En estos momentos la mejora de la capacidad y calidad de la depuración permite disponer de un caudal anual de 55 hm3 para reutilizarlos en el riego. Adicionalmente, se construyeron 3.000 kilómetros de tuberías.
La provincia de Alicante fue pionera en la reutilización de sus aguas residuales cuando a finales de los años setenta dos técnicos del Ayuntamiento de Benidorm, el recordado José Ramón García Antón y Francisco Santiago, convencieron a los regantes del Canal Bajo del Algar para que cedieran parte de las aguas del sistema Algar-Guadalest para el consumo urbano de Benidorm, La Vila y l'Alfàs del Pi. A cambio, los agricultores reciben caudales depurados de Benidorm, municipio que se distingue también, al igual que los agricultores, por ser una de las localidades españolas que mejor aprovecha un recurso escaso que en la provincia de Alicante se paga a precio de oro, debido a que llega de muy lejos (Tajo) o de plantas desalinizadoras.

Un saludo a todos  :Smile:

----------


## jasg555

No es más que un intento de lavado de cara de un periódico al servicio de los dirigentes de la zona.
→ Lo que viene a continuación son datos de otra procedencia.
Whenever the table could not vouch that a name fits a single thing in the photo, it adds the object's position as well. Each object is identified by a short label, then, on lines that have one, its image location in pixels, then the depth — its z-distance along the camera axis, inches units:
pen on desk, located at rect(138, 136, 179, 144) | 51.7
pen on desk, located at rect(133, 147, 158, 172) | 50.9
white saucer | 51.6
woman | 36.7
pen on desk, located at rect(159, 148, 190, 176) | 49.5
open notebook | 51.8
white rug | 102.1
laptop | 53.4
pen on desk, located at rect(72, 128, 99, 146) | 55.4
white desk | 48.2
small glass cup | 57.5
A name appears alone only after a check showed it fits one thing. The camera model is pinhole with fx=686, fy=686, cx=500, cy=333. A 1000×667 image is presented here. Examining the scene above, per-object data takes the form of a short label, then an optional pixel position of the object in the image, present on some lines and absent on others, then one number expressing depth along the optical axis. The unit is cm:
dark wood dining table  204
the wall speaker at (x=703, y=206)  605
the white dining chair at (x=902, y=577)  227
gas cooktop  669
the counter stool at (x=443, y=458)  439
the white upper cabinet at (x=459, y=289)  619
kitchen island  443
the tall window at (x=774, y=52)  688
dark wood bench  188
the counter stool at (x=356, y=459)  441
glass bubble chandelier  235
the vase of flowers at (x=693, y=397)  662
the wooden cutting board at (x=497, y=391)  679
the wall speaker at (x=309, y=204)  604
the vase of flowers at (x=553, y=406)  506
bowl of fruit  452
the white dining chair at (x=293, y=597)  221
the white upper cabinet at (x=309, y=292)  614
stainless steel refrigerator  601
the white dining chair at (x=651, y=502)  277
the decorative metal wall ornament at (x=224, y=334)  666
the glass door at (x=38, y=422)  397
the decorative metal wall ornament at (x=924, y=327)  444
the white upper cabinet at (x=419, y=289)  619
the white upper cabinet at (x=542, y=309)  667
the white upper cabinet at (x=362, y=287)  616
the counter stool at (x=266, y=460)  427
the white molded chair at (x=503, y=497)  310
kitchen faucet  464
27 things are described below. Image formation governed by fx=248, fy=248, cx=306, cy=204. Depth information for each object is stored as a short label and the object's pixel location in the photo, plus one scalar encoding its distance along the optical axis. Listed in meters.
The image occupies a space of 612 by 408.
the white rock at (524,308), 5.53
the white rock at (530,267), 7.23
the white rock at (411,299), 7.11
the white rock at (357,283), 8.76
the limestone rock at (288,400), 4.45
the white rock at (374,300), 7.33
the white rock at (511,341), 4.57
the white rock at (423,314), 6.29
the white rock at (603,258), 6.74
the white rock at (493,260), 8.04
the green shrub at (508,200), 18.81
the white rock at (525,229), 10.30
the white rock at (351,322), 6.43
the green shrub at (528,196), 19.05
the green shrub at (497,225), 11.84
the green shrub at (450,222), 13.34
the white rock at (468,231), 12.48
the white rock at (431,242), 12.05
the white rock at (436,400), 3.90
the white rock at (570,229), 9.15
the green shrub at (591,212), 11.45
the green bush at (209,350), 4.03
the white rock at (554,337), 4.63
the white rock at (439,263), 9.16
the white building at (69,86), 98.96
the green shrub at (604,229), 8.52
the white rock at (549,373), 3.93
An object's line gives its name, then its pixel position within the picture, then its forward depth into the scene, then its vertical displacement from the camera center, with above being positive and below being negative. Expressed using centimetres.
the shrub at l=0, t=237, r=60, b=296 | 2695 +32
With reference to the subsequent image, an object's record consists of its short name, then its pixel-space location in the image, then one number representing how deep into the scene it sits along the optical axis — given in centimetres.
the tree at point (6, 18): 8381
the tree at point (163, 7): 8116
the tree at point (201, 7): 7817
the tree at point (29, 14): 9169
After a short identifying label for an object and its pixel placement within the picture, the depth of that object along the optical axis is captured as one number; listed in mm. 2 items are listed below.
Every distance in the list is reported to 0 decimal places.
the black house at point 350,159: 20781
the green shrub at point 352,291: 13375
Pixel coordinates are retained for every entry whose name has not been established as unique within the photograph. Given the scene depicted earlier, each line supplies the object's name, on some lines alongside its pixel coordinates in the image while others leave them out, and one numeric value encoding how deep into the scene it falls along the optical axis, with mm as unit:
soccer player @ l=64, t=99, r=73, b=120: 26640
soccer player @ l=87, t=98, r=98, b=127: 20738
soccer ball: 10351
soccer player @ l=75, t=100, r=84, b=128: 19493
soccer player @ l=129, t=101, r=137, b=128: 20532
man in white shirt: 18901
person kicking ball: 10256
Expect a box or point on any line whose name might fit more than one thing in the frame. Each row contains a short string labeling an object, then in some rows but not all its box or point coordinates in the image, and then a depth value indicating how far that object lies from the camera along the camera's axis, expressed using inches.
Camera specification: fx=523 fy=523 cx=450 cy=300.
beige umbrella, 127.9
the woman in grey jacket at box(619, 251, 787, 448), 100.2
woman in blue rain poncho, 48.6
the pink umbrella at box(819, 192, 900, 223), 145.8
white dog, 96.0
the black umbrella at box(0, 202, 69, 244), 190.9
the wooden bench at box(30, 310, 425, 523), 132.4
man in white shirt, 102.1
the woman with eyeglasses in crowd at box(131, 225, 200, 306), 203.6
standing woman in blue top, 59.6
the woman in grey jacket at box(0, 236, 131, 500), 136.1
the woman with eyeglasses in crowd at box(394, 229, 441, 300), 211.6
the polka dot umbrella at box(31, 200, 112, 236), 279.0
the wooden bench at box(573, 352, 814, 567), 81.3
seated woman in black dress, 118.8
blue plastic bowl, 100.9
La mala conciencia da lugar a justificaciones de todo tipo.

Esto es como cuando un niño se justifica demasiado:"soy muy bueno, no he hecho nada, etc..." puedes empezar a buscar el desaguisado...
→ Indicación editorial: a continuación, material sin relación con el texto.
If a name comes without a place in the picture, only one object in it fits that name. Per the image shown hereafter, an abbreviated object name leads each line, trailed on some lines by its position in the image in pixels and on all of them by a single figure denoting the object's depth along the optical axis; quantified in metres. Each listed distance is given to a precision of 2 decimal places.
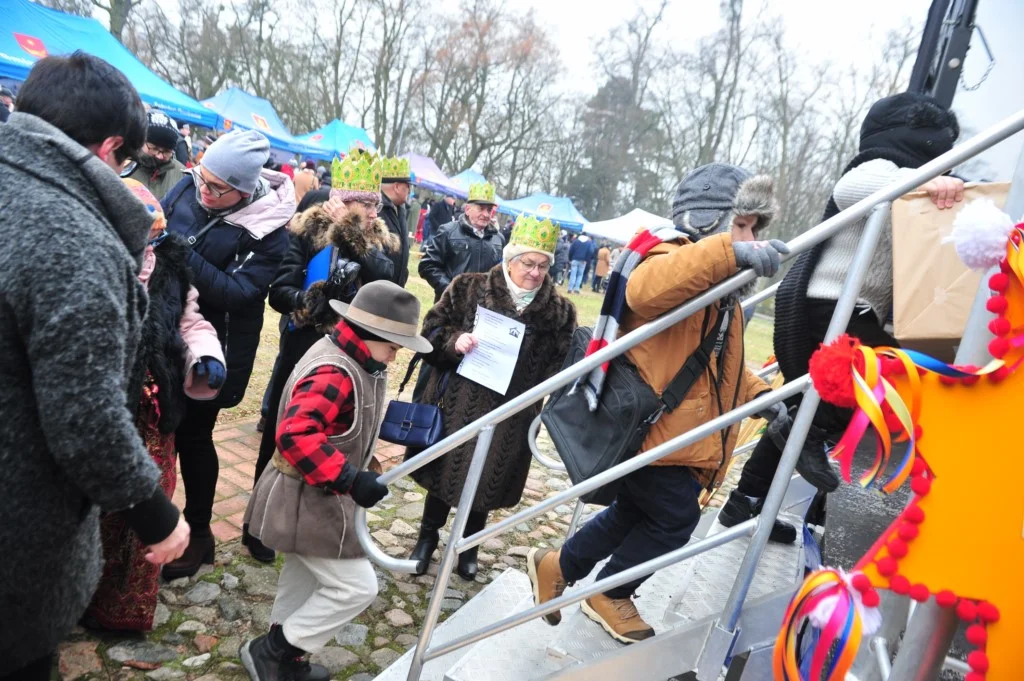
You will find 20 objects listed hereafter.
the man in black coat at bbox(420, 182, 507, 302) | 4.95
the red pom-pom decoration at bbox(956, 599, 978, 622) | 1.12
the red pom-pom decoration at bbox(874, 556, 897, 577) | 1.17
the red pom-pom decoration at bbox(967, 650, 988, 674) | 1.11
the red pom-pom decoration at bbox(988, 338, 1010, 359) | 1.11
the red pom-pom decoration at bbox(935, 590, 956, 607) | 1.12
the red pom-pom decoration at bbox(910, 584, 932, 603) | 1.13
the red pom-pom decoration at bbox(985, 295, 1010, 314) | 1.15
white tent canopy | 23.56
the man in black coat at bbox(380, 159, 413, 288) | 4.52
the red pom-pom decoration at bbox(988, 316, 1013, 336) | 1.12
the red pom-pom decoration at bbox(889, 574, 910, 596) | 1.16
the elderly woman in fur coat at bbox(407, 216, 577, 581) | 3.26
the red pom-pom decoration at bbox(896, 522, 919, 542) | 1.16
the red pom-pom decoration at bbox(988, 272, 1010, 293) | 1.15
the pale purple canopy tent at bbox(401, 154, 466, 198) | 24.41
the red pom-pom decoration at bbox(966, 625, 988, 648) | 1.12
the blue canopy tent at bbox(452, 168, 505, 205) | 26.45
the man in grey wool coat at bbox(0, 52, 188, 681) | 1.27
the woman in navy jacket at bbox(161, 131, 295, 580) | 2.94
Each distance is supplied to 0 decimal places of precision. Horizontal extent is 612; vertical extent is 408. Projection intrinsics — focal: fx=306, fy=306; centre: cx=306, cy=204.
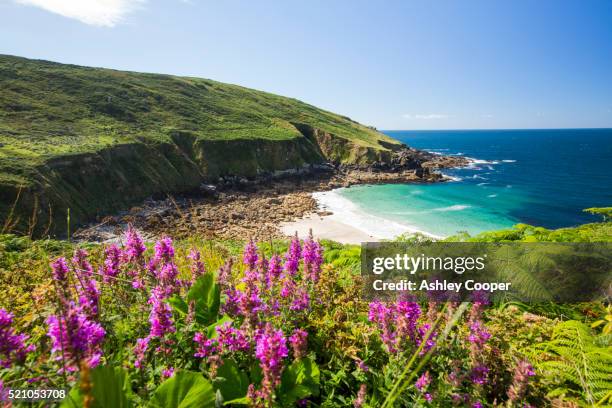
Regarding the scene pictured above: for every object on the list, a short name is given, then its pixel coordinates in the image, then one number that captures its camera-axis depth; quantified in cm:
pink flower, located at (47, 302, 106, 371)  167
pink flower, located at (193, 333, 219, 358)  225
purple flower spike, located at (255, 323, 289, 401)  183
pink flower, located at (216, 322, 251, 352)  225
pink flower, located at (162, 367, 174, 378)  207
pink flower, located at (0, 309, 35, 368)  183
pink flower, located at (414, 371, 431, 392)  218
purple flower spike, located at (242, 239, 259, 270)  375
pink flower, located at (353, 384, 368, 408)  197
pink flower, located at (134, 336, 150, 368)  213
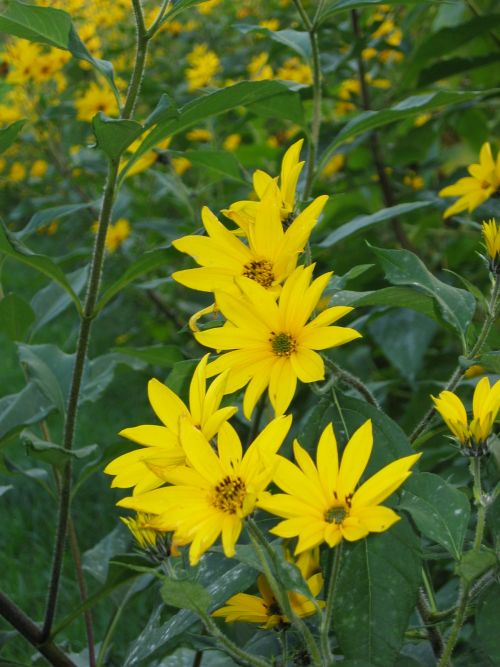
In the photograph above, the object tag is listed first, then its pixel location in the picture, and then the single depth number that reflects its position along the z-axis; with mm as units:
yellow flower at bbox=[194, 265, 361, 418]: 693
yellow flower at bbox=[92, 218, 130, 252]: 2727
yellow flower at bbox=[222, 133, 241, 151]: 3001
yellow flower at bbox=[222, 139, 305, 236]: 787
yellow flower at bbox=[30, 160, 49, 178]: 3725
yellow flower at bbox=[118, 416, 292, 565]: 603
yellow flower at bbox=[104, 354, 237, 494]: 675
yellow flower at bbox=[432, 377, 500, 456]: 653
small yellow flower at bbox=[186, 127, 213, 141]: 2672
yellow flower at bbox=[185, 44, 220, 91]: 2611
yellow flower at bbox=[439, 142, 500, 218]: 1251
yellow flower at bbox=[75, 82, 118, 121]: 2525
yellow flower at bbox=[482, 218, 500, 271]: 778
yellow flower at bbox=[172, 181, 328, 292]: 739
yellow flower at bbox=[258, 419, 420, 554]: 600
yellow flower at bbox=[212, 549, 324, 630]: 749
Poco hablan del derroche de Terra Mítica a costa de los campos de Jumilla.

Un negocio, que contrario a la teoría de que allí da un rendimiento económico espectacular cualquier instalación de éste tipo, ha resultado un completo desastre y una ruína económica.
 Bueno, ruína para los de siempre, que algunos se han forrado a base de bien.

----------


## ben-amar

> Hola a todos:
> 
> Aquí os dejo noticia sacada de diarioinformacion.com
> http://www.diarioinformacion.com/ali...o/1027968.html
> 
> *Alicante es la provincia que mejor rentabiliza su agua para riego*
> 
> El INE revela que las explotaciones agrícolas de la Comunidad sólo utilizan el 10% del caudal disponible 
> 
> ...


Y, ¿no se olvidan del tamaño de Andalucía, Castilla - La MAncha, Castilla - Leon, etc y sus superficies de regadio?

Y sin tan modestos son con la utilizacion del agua (de otros) ¿porque exigen ahora un trasvase a Alicante con la excusa de que en Murcia no se ha usado y de que hay disponible en la cabecera del Tajo?
 Un saludo

----------


## cantarin

La moto la venden muy bien... pero las realidades menos buenas las dejamos a otro lado. Ben-Amar ya ha indicado alguna.
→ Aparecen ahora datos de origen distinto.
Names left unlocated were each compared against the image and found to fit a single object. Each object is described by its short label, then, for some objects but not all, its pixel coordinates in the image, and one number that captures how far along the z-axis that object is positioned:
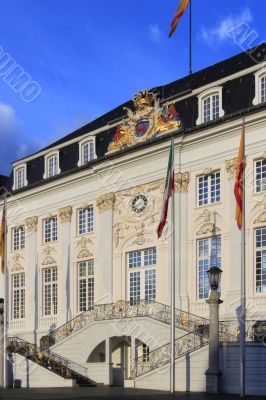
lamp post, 27.33
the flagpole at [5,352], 32.12
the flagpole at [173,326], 25.11
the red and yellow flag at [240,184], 26.34
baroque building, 32.19
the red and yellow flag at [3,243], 35.48
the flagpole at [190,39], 46.33
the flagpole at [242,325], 24.12
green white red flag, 28.86
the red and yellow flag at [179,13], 28.31
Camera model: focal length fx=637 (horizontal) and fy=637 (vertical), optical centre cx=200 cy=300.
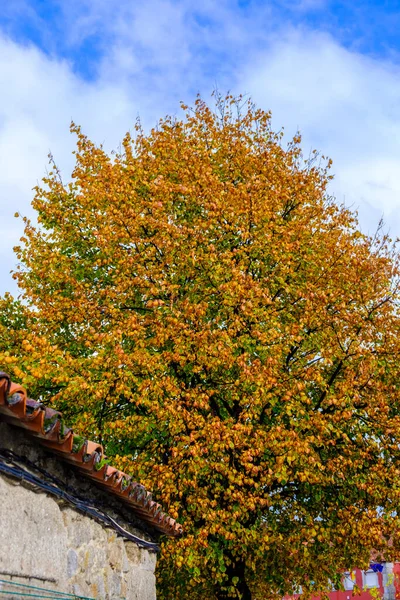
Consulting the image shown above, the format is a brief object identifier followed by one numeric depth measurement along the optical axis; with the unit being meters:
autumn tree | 11.66
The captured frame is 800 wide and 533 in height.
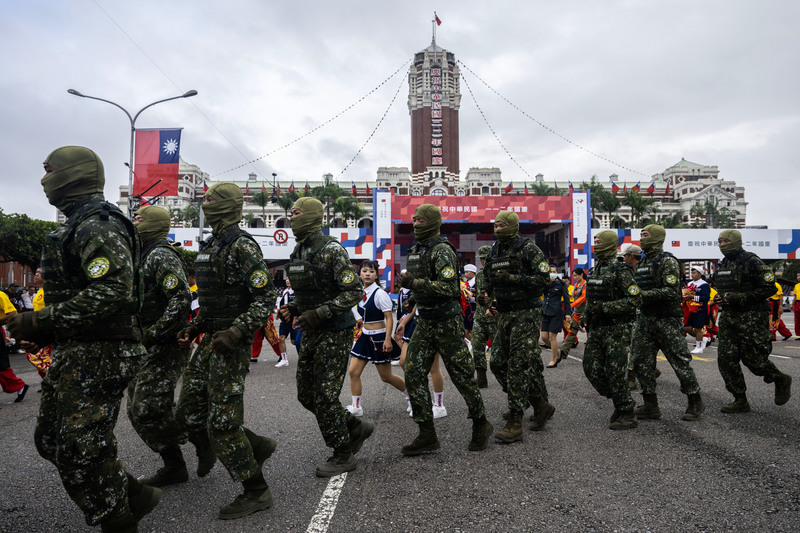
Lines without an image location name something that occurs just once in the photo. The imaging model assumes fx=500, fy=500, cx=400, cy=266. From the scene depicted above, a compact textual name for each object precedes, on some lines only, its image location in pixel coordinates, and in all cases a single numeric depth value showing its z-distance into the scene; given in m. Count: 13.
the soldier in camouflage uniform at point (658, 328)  5.20
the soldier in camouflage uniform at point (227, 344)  3.00
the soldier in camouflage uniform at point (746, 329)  5.35
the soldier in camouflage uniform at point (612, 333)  4.85
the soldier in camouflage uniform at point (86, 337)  2.39
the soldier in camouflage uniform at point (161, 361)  3.40
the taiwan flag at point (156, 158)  16.81
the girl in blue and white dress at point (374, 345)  5.40
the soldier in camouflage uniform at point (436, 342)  4.13
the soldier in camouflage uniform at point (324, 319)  3.57
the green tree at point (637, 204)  54.56
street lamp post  17.25
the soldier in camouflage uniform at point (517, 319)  4.53
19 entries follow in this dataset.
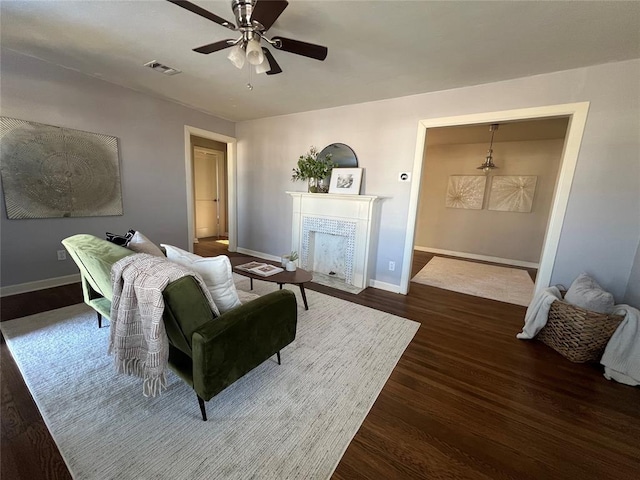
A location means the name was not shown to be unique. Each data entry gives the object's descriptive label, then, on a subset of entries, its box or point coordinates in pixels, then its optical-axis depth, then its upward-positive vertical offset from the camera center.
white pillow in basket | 1.97 -0.68
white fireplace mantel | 3.33 -0.26
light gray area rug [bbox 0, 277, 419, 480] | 1.18 -1.27
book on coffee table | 2.55 -0.79
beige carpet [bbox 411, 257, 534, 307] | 3.48 -1.19
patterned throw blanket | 1.21 -0.66
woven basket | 1.92 -0.95
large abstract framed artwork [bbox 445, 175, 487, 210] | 5.46 +0.30
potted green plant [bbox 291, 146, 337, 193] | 3.63 +0.37
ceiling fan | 1.34 +0.98
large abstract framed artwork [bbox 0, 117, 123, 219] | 2.59 +0.11
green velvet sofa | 1.21 -0.74
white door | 6.20 +0.01
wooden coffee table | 2.43 -0.82
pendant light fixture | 4.71 +0.81
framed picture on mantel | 3.51 +0.24
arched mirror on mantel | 3.56 +0.61
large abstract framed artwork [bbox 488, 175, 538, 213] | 4.98 +0.30
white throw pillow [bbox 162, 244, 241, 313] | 1.45 -0.50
¿Son necesarias esas 125.000 hectáreas? ¿Piensan los regantes del ATS que consecuencias tiene el trasvarles un agua, que no tienen y piden a veces sin necesitarla, de la cabecera del tajo? ¿Como se quedan los rios de esta zona por esa acción?...

No solo lo bueno y loable que es mejorar la eficiencia en el gasto del agua, sino en lo que ello tiene a su alrededor y que va enlazado.

Un saludo.

----------


## Salut

Esta noticia lo único que demuestra es que tienen potencial para comprar derechos de riego a mansalva en los bancos de agua... y que tal vez hasta puedan pagar agua de desaladora (difícil, pero posible).

Pero que no exijan agua "casi-gratis" _by the face_

----------